Wearable sensors using contact measurements offer a promising alternative for in situ monitoring of plant phenotypes and their environment. Despite early advances in plant growth and microclimate monitoring, the full potential of wearable sensors for plant phenotyping remains largely untapped.
In July 2023, Plant Phenomics published a review article entitled “Wearable Sensors: New Data Collection Tools for Plant Phenotyping.” The purpose of this paper is to explore the ability of wearable sensors to monitor various plant and environmental factors, highlighting their high resolution, versatility and minimal invasiveness, while addressing existing problems and providing solutions.
Wearable sensors offer a revolutionary approach to plant phenotyping, overcoming the limitations of traditional non-contact methods such as optical imaging. They offer high spatial resolution, versatility and minimal invasiveness, allowing the measurement of various plant phenotypes such as elongation, leaf temperature, hydration, biopotential and stress responses.
Innovative technologies such as stretchable strain gauges and flexible electrode sensors adapt to plant growth and morphology, facilitating real-time in-situ monitoring.

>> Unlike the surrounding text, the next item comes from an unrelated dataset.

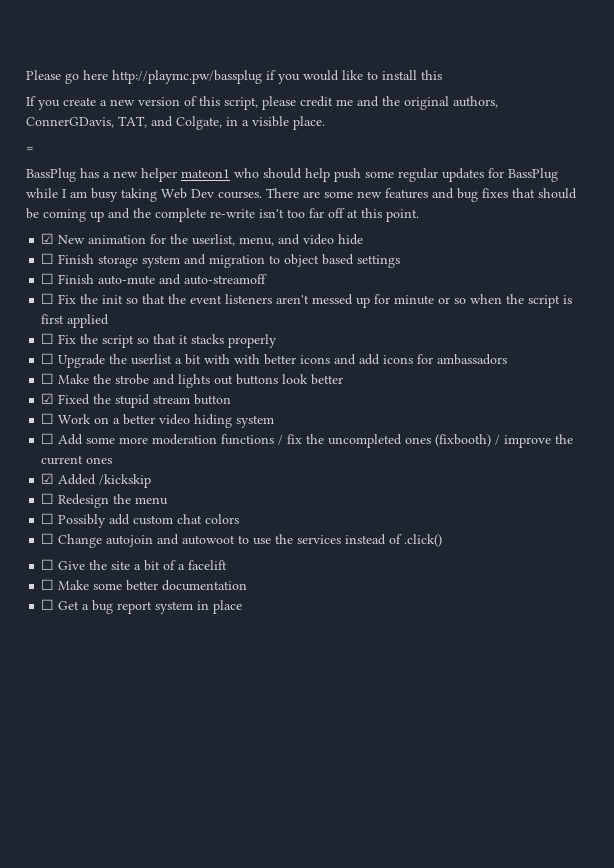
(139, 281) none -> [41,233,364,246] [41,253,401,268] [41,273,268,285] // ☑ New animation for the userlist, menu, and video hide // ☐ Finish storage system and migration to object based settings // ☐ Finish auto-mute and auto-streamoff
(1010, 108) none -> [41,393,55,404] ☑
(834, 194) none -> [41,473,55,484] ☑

Unlike optical imaging, wearable sensors are less susceptible to environmental factors and can provide more accurate data. When monitoring leaf temperature and moisture, wearable sensors use wireless connectivity and advanced materials to provide reliable and accurate measurements.
Sensors with flexible electrodes provide advances in measuring biopotentials, minimizing plant damage and providing continuous monitoring. Detection of stress responses can be improved by using sensors that monitor early signs of disease or environmental stress, such as ultraviolet radiation and ozone exposure.
Wearable sensors also excel at environmental monitoring, assessing factors such as air temperature, humidity, light, and the presence of pesticides. Multimodal sensors on lightweight, stretchable platforms collect real-time data that is critical to understanding the microenvironments that influence plant growth.
Although wearable sensors hold great promise for plant phenotyping, they also face challenges such as interference with plant growth, weak binding interfaces, limited signal types, and small monitoring coverage. Solutions include lightweight, soft, stretchable and transparent materials, as well as advanced bonding technologies and integration of multiple measurement modes.
As wearable sensor technology continues to advance, it is expected to play a key role in accelerating plant phenotyping, providing greater insight into plant-environment interactions.